### [INSTRUCTIONS TO FOLLOW]
Copying rule for the data below: take the line containing "21: (879, 129)" and every line after it to the end, exactly, and drop all pictures.
»»
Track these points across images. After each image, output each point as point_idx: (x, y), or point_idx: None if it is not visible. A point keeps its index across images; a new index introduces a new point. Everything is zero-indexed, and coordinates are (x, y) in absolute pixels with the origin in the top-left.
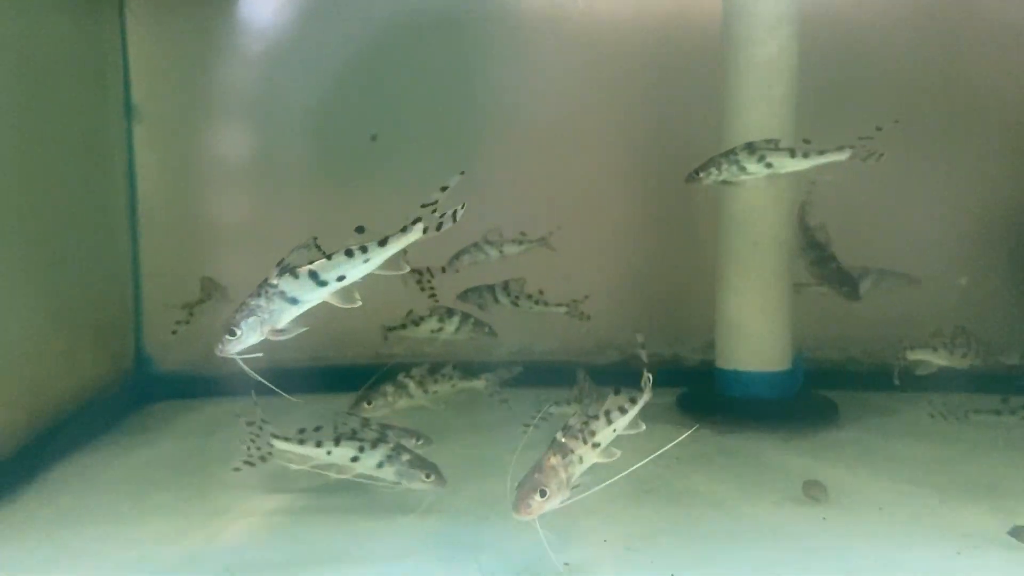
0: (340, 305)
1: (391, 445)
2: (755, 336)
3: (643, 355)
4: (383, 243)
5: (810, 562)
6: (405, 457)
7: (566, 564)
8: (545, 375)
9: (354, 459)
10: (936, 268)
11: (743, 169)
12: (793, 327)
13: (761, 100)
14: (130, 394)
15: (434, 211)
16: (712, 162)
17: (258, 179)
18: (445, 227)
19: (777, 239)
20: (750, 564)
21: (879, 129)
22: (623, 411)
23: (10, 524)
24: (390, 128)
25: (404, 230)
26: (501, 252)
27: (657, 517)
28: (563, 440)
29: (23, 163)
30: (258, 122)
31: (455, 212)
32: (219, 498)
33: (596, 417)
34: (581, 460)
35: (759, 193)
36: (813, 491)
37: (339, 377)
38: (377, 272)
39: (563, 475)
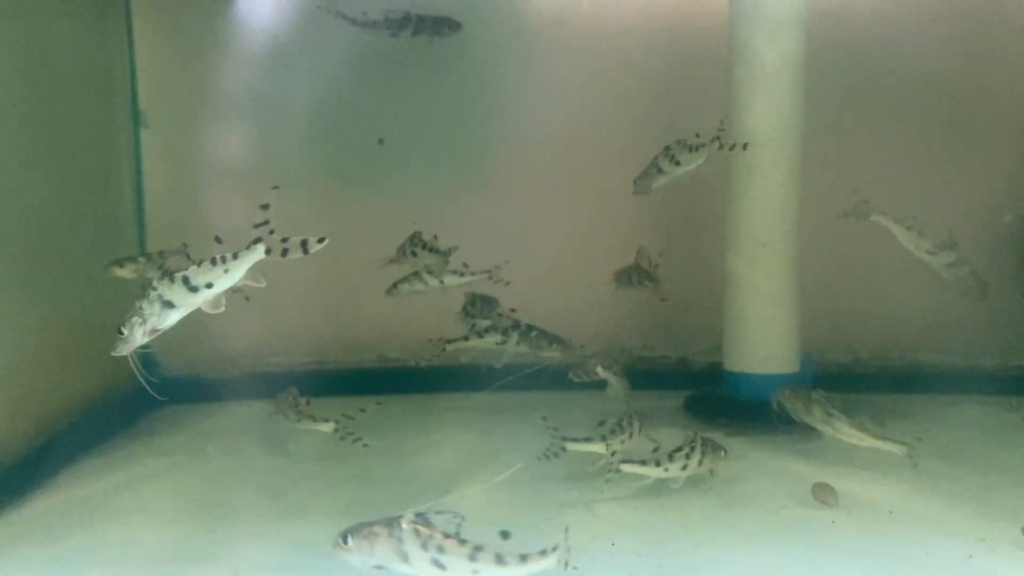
0: (208, 311)
1: (700, 445)
2: (763, 338)
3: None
4: (235, 257)
5: (820, 566)
6: (708, 449)
7: (575, 568)
8: (553, 380)
9: (684, 467)
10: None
11: (661, 171)
12: (801, 329)
13: (767, 102)
14: (138, 398)
15: (271, 232)
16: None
17: (265, 183)
18: (292, 255)
19: (784, 241)
20: (760, 568)
21: (723, 124)
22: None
23: (19, 527)
24: (396, 132)
25: (248, 248)
26: (442, 283)
27: (666, 521)
28: (404, 524)
29: (31, 168)
30: (265, 127)
31: (305, 242)
32: (227, 502)
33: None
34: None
35: (766, 195)
36: (822, 494)
37: (343, 380)
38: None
39: (379, 545)
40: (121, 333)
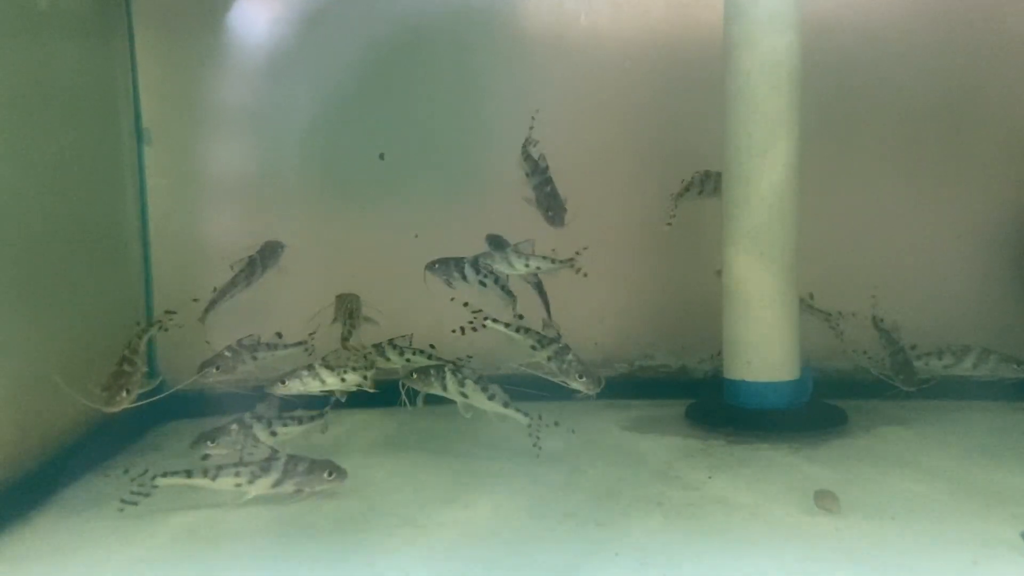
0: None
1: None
2: (763, 346)
3: None
4: None
5: (823, 574)
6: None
7: None
8: (554, 387)
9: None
10: (941, 277)
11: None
12: (801, 337)
13: (763, 112)
14: (142, 414)
15: None
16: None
17: (268, 199)
18: None
19: (782, 248)
20: None
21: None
22: None
23: (23, 547)
24: (397, 146)
25: None
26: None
27: (670, 529)
28: None
29: (35, 187)
30: (266, 142)
31: None
32: (232, 518)
33: None
34: None
35: (764, 203)
36: (825, 501)
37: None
««
### [THE ANSWER]
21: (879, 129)
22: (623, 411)
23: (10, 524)
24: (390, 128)
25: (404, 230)
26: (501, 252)
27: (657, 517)
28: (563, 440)
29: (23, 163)
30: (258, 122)
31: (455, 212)
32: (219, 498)
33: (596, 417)
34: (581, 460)
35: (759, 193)
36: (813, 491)
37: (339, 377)
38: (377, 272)
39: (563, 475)
0: (208, 311)
1: (700, 445)
2: (763, 338)
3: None
4: (235, 257)
5: (820, 566)
6: (708, 449)
7: (575, 568)
8: (553, 380)
9: (684, 467)
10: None
11: (661, 171)
12: (801, 329)
13: (767, 102)
14: (138, 398)
15: (271, 232)
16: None
17: (265, 183)
18: (292, 255)
19: (784, 241)
20: (760, 568)
21: (723, 124)
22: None
23: (19, 527)
24: (396, 132)
25: (248, 248)
26: (442, 283)
27: (666, 521)
28: (404, 524)
29: (31, 168)
30: (265, 127)
31: (305, 242)
32: (227, 502)
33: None
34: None
35: (766, 195)
36: (822, 494)
37: (343, 380)
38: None
39: (379, 545)
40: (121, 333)
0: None
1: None
2: (763, 346)
3: None
4: None
5: (823, 574)
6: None
7: None
8: (554, 387)
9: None
10: (941, 277)
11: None
12: (801, 337)
13: (763, 112)
14: (142, 414)
15: None
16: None
17: (268, 199)
18: None
19: (782, 248)
20: None
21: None
22: None
23: (23, 547)
24: (397, 146)
25: None
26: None
27: (670, 529)
28: None
29: (35, 187)
30: (266, 142)
31: None
32: (232, 518)
33: None
34: None
35: (764, 203)
36: (825, 501)
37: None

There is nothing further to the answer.